You can see each row is clearly marked. The first bit in the blue boxes is the edging. The white boxes are what follows each row up until the repeat starts.  In the pink boxes is the repeat for the first half of the shawl, and the centre white boxes are non-repeated. In bold the centre stitches are marked so that you can clearly see this emerge on the shawl.

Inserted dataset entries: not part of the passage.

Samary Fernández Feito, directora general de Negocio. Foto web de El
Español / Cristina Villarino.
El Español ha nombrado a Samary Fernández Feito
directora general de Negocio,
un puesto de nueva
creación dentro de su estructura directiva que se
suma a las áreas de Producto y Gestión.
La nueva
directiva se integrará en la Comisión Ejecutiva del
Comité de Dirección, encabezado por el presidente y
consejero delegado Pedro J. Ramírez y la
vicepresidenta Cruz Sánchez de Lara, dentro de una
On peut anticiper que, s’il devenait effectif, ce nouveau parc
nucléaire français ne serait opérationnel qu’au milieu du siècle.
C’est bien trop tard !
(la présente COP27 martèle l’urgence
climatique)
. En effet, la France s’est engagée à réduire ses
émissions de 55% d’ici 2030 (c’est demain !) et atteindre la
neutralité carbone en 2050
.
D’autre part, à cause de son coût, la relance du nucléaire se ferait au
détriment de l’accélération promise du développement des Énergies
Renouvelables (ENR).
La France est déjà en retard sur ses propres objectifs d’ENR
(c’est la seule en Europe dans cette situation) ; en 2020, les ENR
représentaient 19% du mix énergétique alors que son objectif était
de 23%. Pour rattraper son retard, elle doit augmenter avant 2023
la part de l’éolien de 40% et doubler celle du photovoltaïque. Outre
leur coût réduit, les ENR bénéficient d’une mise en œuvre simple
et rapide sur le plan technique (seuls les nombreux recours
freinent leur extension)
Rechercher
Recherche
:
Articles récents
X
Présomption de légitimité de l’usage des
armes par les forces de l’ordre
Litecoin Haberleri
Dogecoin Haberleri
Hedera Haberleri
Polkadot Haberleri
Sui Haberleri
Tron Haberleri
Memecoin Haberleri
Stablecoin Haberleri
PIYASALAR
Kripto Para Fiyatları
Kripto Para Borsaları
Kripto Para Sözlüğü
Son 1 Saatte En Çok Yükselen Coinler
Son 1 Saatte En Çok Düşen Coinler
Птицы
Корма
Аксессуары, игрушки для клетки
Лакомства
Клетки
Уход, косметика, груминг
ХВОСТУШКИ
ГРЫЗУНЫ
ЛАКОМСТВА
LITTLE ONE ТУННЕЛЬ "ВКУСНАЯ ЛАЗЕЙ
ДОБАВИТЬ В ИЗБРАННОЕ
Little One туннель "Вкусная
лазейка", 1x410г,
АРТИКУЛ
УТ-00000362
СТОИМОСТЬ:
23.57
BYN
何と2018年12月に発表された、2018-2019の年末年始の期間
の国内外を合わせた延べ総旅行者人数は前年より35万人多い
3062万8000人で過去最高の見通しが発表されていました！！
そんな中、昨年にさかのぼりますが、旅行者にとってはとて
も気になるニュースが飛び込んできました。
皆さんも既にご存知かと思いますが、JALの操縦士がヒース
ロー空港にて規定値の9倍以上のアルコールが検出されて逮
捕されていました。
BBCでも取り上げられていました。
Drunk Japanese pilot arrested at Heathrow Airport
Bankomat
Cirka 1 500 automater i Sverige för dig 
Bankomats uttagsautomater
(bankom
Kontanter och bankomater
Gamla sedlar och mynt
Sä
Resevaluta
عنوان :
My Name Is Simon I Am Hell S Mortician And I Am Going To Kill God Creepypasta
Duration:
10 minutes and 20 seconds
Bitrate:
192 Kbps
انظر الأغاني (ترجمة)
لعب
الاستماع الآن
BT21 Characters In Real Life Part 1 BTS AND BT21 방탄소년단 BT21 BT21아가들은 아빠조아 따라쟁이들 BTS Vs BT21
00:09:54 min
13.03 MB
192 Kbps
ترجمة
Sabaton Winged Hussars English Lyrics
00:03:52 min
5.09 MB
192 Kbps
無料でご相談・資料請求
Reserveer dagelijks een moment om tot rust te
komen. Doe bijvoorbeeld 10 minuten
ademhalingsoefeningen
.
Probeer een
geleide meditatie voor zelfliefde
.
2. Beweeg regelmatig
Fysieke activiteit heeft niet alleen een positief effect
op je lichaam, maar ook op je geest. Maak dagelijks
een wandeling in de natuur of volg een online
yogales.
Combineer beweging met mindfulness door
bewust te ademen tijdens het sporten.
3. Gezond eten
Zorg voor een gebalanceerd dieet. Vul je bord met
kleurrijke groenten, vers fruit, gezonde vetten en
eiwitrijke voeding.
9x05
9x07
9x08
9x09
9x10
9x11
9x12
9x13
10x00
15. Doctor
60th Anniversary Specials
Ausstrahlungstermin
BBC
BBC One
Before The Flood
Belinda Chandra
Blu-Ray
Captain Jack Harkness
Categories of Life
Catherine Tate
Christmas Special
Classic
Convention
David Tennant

The layout is reversed for the second half of the shawl’s row. 

Cool eh! 

In the boxes it has marked what you do – so unlike a chart there is no counting of boxes. If you knit 5 stitches before purling one, one box will say k5, the next on p1.  Abbreviations such as kk2 and k2tog are written out, so there is no scrambling for the chart key to work out which one the designer means when you get to a similar looking symbol.

This is such a seriously cool idea – it made things much quicker. I am not scared of charts, but I am aware that they do take a little more effort to read than an unchart – this is such a great way to approach a more complex pattern – the whole thing made so much more sense to me this way.

If you would like to check out the unchart, the link is here.

FO: Nightsongs Shawl

Now that I am back at work, it seems like I have a different set of clothing requirements – and therefore different knitting requirements. It is supposedly summer here at the moment. Traditionally February is the hottest month where I live, and in my old classroom it gets extremely hot in summer, and very cold in winter. My new classroom is much more temperate thank goodness (although a few students have compared its size to that of a cupboard), and I have had a chance to wear my wee shawlettes already on colder days. But I wanted something a bit more substantial, and fast. Enter some beautiful DK yarn that has been in my stash for over 2 years awaiting the right project.

This particular yarn is special to me  – it was a gift from a friend who used to live close by and moved out of town. It was a Christmas gift, and as it was for *me* I really wanted to make myself something out of it, but I couldnt’ find the right project. Well, a DK weight verison of Gail seems to be just the thing – I used all but a few grams of the 200g skein.  The yarn is a NZ yarn from Touch Yarns, and I used the creatively named colour ‘661’. It is so supremely soft and delicious, this will be gorgeously comfortable to wrap myself in.

Now, a quick word about this pattern – Gail is apparently also known as Nightsongs – I’d love to know the story behind the two names… but I digress… The pattern page on Ravelry for Gail is interesting reading – I don’t think I’ve ever seen a designer attack her knitting public on a pattern page before. It seems that knitters are less than impressed with the presentation of the pattern, it appears hard to read or understand perhaps. Either way, it didn’t bother me as I didn’t use the pattern. Not even once.  Instead of the charted lace pattern, I used an ‘unchart’, a concept I hadn’t heard of before, but it is a very effective way of communicating a lace pattern and where the repeats are, a mixture of chart – in terms of layout, and written form – in that it does not use symbols but written instructions within a grid.

I knit 5 repeats of the pattern. It seemed at times it went very fast, other nights I only managed 4 to 6 rows in an evening. I did a fair bit of ripping back, and actually used lifelifes for the first time ever – after I needed them of course, so I didn’t end up using the ones I inserted. However, the end result is a very pretty shawl that is very wearable and while it isn’t mistake free (darn it finding errors when you are rows and rows past them!), I am fairly sure there are just the two mistakes, and unless the kids at school are more into detail than they appear, I think I will likely be the only one to notice!

I do think I will block it again before wearing it though – the top is turning over in the pictures, which means it will do it when I wear it too – and while I can’t see it, it will definitely bother me!